Segment Start: STORED DATA

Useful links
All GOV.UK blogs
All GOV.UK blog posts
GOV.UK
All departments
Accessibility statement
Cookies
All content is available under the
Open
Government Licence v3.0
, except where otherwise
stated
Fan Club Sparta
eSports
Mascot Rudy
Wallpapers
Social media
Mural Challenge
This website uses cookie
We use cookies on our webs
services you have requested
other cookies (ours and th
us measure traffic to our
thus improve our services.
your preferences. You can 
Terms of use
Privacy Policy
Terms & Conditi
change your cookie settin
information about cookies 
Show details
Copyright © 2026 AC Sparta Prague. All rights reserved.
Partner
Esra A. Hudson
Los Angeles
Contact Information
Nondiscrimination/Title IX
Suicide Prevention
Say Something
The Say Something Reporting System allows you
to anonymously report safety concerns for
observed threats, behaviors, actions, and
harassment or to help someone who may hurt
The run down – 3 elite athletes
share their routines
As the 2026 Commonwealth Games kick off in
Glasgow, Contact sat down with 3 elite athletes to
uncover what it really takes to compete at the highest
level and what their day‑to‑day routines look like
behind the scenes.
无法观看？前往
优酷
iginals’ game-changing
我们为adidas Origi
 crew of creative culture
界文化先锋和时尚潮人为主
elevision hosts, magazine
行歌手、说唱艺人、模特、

Segment End: STORED DATA
Segment Start: STORED DATA

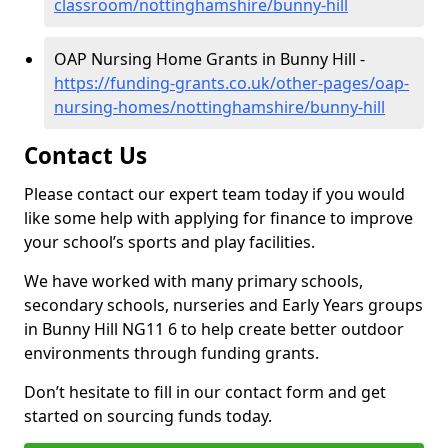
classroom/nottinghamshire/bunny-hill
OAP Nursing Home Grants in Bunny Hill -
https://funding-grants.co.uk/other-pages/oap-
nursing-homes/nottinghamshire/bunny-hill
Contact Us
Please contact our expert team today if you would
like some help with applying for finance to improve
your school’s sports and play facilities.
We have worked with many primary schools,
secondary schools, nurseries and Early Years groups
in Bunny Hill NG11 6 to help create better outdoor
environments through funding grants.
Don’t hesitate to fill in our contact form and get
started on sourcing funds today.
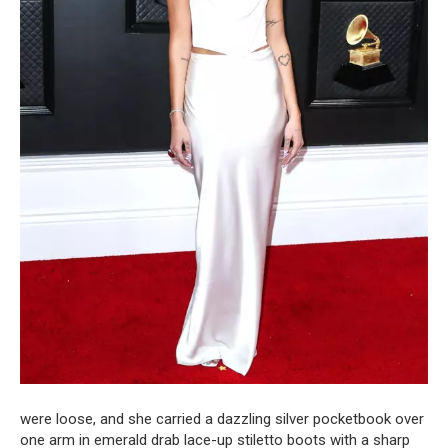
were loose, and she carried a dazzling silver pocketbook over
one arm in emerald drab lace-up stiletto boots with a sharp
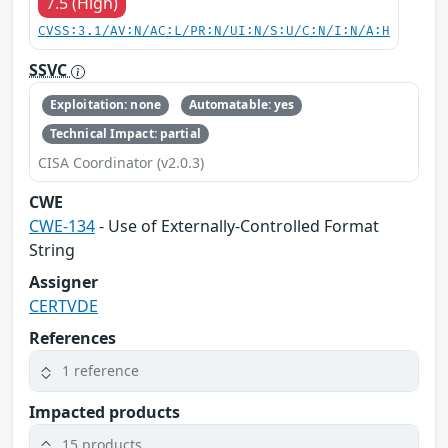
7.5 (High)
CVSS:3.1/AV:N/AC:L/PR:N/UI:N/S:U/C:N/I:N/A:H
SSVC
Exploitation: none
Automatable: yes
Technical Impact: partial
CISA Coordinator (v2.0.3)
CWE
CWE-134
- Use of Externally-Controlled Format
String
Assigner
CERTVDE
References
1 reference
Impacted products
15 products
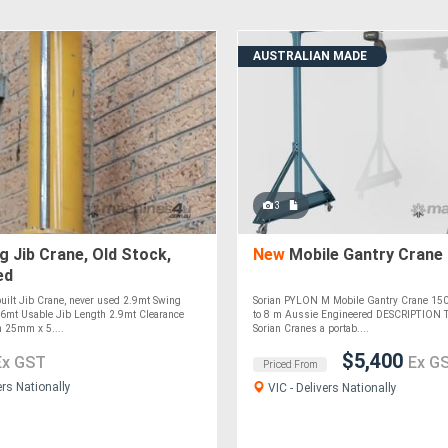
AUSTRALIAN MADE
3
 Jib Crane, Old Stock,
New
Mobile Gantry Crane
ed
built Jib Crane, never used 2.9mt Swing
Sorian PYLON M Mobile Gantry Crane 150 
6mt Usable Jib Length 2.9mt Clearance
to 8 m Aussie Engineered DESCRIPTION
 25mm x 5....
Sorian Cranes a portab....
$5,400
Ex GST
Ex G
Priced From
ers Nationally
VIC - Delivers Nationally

Segment End: STORED DATA
Segment Start: STORED DATA

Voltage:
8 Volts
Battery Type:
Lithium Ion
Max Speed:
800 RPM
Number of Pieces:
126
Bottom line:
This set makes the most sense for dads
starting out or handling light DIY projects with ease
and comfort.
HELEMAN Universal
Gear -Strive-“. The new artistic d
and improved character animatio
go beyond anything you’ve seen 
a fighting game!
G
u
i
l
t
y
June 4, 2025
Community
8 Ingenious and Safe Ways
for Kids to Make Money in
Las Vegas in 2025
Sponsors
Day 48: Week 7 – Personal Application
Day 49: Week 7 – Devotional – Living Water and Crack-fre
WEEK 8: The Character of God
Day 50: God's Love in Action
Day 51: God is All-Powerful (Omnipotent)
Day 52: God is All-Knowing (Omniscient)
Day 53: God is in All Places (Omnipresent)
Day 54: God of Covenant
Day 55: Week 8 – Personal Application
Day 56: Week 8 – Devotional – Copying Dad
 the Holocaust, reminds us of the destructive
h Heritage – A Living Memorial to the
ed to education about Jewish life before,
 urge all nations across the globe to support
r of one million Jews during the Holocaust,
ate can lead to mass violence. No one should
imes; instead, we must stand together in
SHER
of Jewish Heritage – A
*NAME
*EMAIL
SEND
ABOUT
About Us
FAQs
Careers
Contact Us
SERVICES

Segment End: STORED DATA

- TASK: In the entries above, identify every line with the string "Devotional".

- TASK ANSWER:
Day 49: Week 7 – Devotional – Living Water and Crack-fre
Day 56: Week 8 – Devotional – Copying Dad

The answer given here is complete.